Trecho selecionado -
○ ○ ○ ○ ○

Até o advento da MP nº. 449/08, a legislação previa uma única penalidade a ser considerada pela falta ou pelo atraso de recolhimento das contribuições previstas na Lei nº. 8.212/91. Não há dúvidas de que o caput de seus artigos 34 e 35 indicavam que incidiria apenas multa de mora nestas situações.
A multa de mora era aplicável tanto nos casos em que o contribuinte recolhia espontaneamente o débito quando naquele em que o valor não recolhido fosse constituído por lançamento de ofício. O que variava era tão somente o percentual a ser considerado sobre o valor não recolhido. Caso o débito fosse constituído por meio de lançamento fiscal, essa multa de mora não seria inferior a 24% (inciso II, “a”), podendo chegar a 100%, caso o débito fosse executado e posteriormente parcelado (inciso III, “d”).
Ou seja, a infração decorrente do recolhimento em atraso das contribuições previstas na Lei nº. 8.212/91 ensejava a aplicação de penalidade variando entre 8% e 100%, de acordo com o momento do recolhimento do débito e se ele fora constituído em lançamento fiscal, além de outras variáveis. Mas a penalidade era a mesma para todas as situações, multa de mora, nos termos expressos dos artigos 34 e 35 da Lei nº. 8.212/91.
Após as alterações trazidas pela MP nº 449/08, o art. 34 foi revogado, e o art. 35 passou a ter a seguinte redação:
“Art. 35. Os débitos com a União decorrentes das contribuições sociais previstas nas alíneas a, b e c do parágrafo único do art. 11 desta Lei, das contribuições instituídas a título de substituição e das contribuições devidas a terceiros, assim entendidas outras entidades e fundos, não pagos nos prazos previstos em legislação, serão acrescidos de multa de mora e juros de mora, nos termos do art. 61 da Lei nº 9.430, de 27 de dezembro de 1996.”
De acordo com o art. 61 da Lei nº 9.430/1996, a multa passou a ser de no máximo 20% do valor do débito, veja-se:
"Art. 61. Os débitos para com a União, decorrentes de tributos e contribuições administrados pela Secretaria da Receita Federal, cujos fatos geradores ocorrerem a partir de 1º de janeiro de 1997, não pagos nos prazos previstos na legislação específica, serão acrescidos de multa de mora, calculada à taxa de trinta e três centésimos por cento, por dia de atraso.
§ 1º A multa de que
trata este artigo será calculada a partir do primeiro dia subseqüente ao do
vencimento do prazo previsto para o pagamento do tributo ou da contribuição até
o dia em que ocorrer o seu pagamento.
§ 2º O percentual
de multa a ser aplicado fica limitado a vinte por cento.

○ ○ ○ ○ ○

Dados fornecidos -
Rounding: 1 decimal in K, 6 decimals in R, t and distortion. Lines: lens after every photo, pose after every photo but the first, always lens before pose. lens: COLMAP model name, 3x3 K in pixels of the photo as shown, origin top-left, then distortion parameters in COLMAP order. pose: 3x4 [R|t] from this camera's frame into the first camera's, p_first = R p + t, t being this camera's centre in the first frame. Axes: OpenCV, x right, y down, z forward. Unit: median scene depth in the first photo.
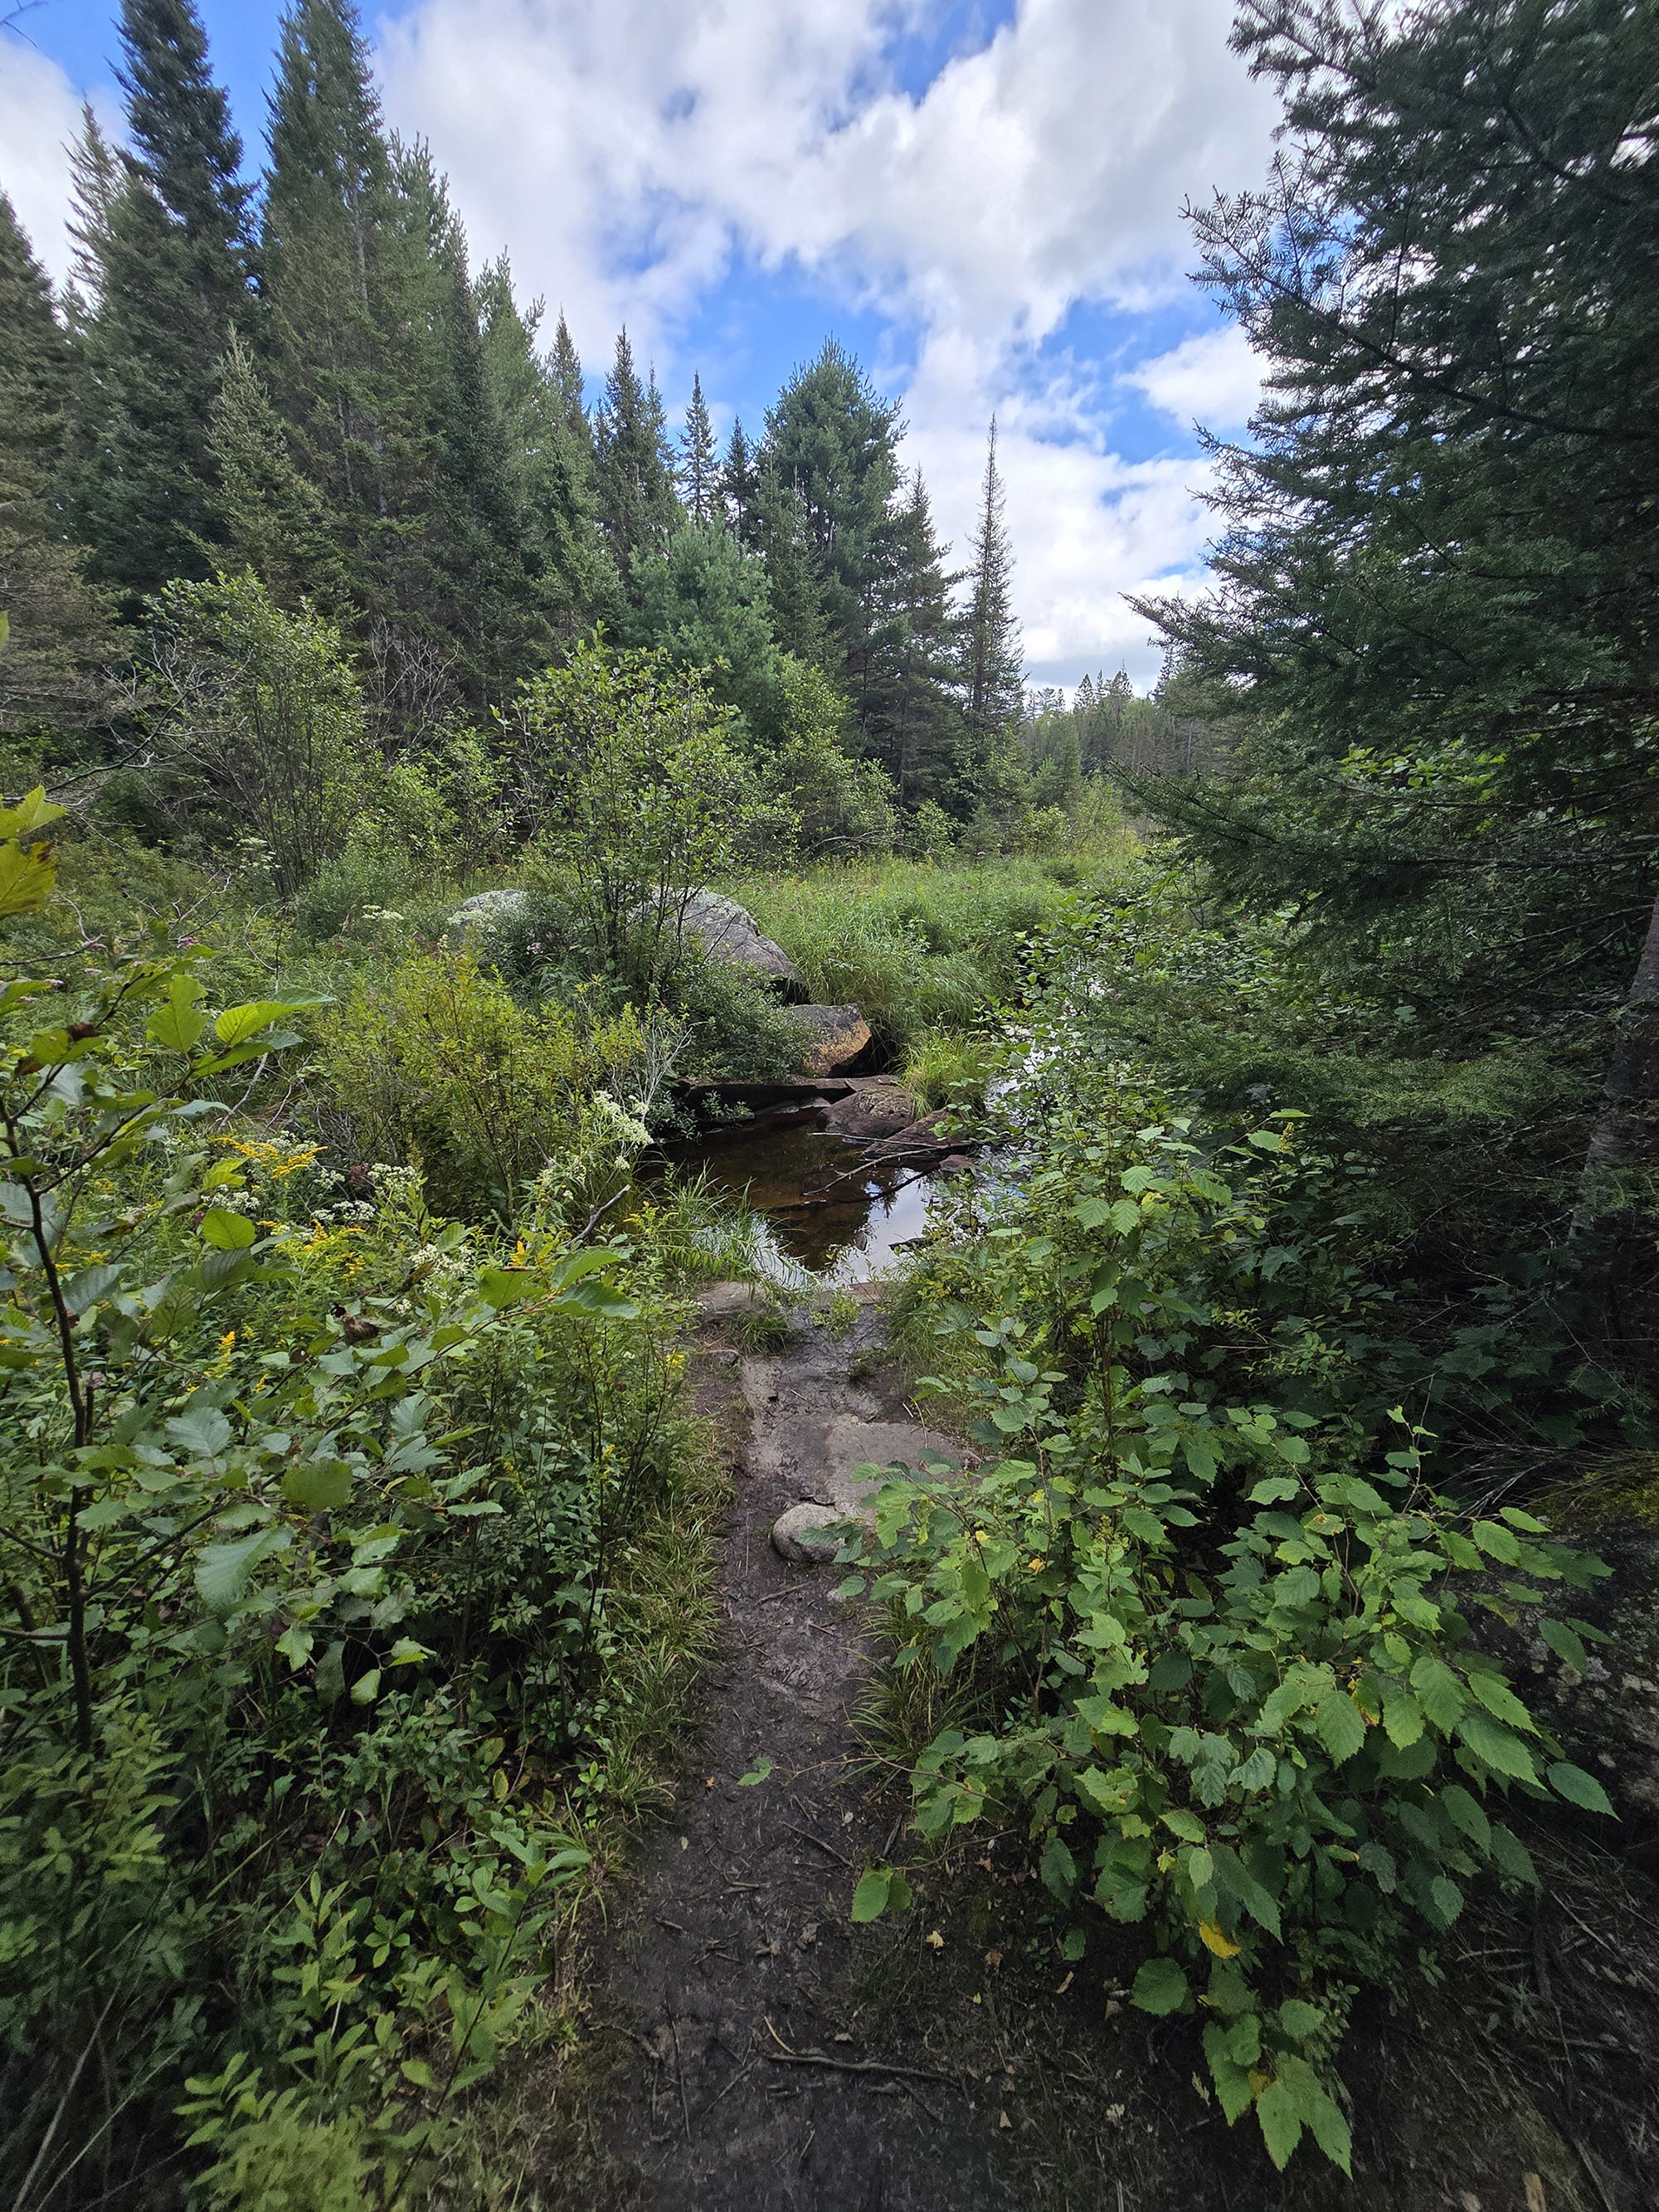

○ ○ ○ ○ ○

Ação necessária - Segundo o trecho sobre a multa de mora, a que percentual fica limitada a multa pelo § 2º do art. 61 da Lei nº 9.430/1996?

Sua solução - A multa fica limitada a vinte por cento.